(What you will do):
Beginning with the first line, please repeat the entries exactly and end on the line that contains "volgen server URLs**".

(Excerpted data):
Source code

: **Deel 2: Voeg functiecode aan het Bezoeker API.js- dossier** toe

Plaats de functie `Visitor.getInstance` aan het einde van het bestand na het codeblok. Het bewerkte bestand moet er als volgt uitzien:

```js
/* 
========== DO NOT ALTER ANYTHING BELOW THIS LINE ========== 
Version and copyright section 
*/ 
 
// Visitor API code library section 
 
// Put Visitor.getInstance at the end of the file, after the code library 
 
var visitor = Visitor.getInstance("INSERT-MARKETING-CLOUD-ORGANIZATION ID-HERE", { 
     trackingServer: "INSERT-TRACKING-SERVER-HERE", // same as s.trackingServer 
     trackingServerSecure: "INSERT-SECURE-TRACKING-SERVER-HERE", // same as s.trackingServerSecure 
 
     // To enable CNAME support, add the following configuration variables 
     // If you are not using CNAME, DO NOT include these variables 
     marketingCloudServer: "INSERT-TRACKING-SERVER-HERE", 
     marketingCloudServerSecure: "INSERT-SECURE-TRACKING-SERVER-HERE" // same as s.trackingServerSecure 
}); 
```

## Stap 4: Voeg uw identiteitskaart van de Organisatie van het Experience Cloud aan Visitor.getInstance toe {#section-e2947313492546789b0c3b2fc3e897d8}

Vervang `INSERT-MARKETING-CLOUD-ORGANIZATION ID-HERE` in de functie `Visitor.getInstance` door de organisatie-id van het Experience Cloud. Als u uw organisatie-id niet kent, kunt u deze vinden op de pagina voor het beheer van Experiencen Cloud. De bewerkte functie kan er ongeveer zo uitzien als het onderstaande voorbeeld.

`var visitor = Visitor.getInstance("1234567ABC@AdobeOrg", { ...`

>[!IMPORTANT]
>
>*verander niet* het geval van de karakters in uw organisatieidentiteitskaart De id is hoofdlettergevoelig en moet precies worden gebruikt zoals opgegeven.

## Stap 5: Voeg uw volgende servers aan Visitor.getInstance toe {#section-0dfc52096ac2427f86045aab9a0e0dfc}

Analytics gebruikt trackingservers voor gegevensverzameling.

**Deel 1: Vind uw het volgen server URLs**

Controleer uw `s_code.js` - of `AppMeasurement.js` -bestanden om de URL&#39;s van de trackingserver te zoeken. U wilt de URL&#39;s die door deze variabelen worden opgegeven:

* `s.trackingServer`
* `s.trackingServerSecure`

(Solved problem):
Source code

: **Deel 2: Voeg functiecode aan het Bezoeker API.js- dossier** toe

Plaats de functie `Visitor.getInstance` aan het einde van het bestand na het codeblok. Het bewerkte bestand moet er als volgt uitzien:

```js
/* 
========== DO NOT ALTER ANYTHING BELOW THIS LINE ========== 
Version and copyright section 
*/ 
 
// Visitor API code library section 
 
// Put Visitor.getInstance at the end of the file, after the code library 
 
var visitor = Visitor.getInstance("INSERT-MARKETING-CLOUD-ORGANIZATION ID-HERE", { 
     trackingServer: "INSERT-TRACKING-SERVER-HERE", // same as s.trackingServer 
     trackingServerSecure: "INSERT-SECURE-TRACKING-SERVER-HERE", // same as s.trackingServerSecure 
 
     // To enable CNAME support, add the following configuration variables 
     // If you are not using CNAME, DO NOT include these variables 
     marketingCloudServer: "INSERT-TRACKING-SERVER-HERE", 
     marketingCloudServerSecure: "INSERT-SECURE-TRACKING-SERVER-HERE" // same as s.trackingServerSecure 
}); 
```

## Stap 4: Voeg uw identiteitskaart van de Organisatie van het Experience Cloud aan Visitor.getInstance toe {#section-e2947313492546789b0c3b2fc3e897d8}

Vervang `INSERT-MARKETING-CLOUD-ORGANIZATION ID-HERE` in de functie `Visitor.getInstance` door de organisatie-id van het Experience Cloud. Als u uw organisatie-id niet kent, kunt u deze vinden op de pagina voor het beheer van Experiencen Cloud. De bewerkte functie kan er ongeveer zo uitzien als het onderstaande voorbeeld.

`var visitor = Visitor.getInstance("1234567ABC@AdobeOrg", { ...`

>[!IMPORTANT]
>
>*verander niet* het geval van de karakters in uw organisatieidentiteitskaart De id is hoofdlettergevoelig en moet precies worden gebruikt zoals opgegeven.

## Stap 5: Voeg uw volgende servers aan Visitor.getInstance toe {#section-0dfc52096ac2427f86045aab9a0e0dfc}

Analytics gebruikt trackingservers voor gegevensverzameling.

**Deel 1: Vind uw het volgen server URLs**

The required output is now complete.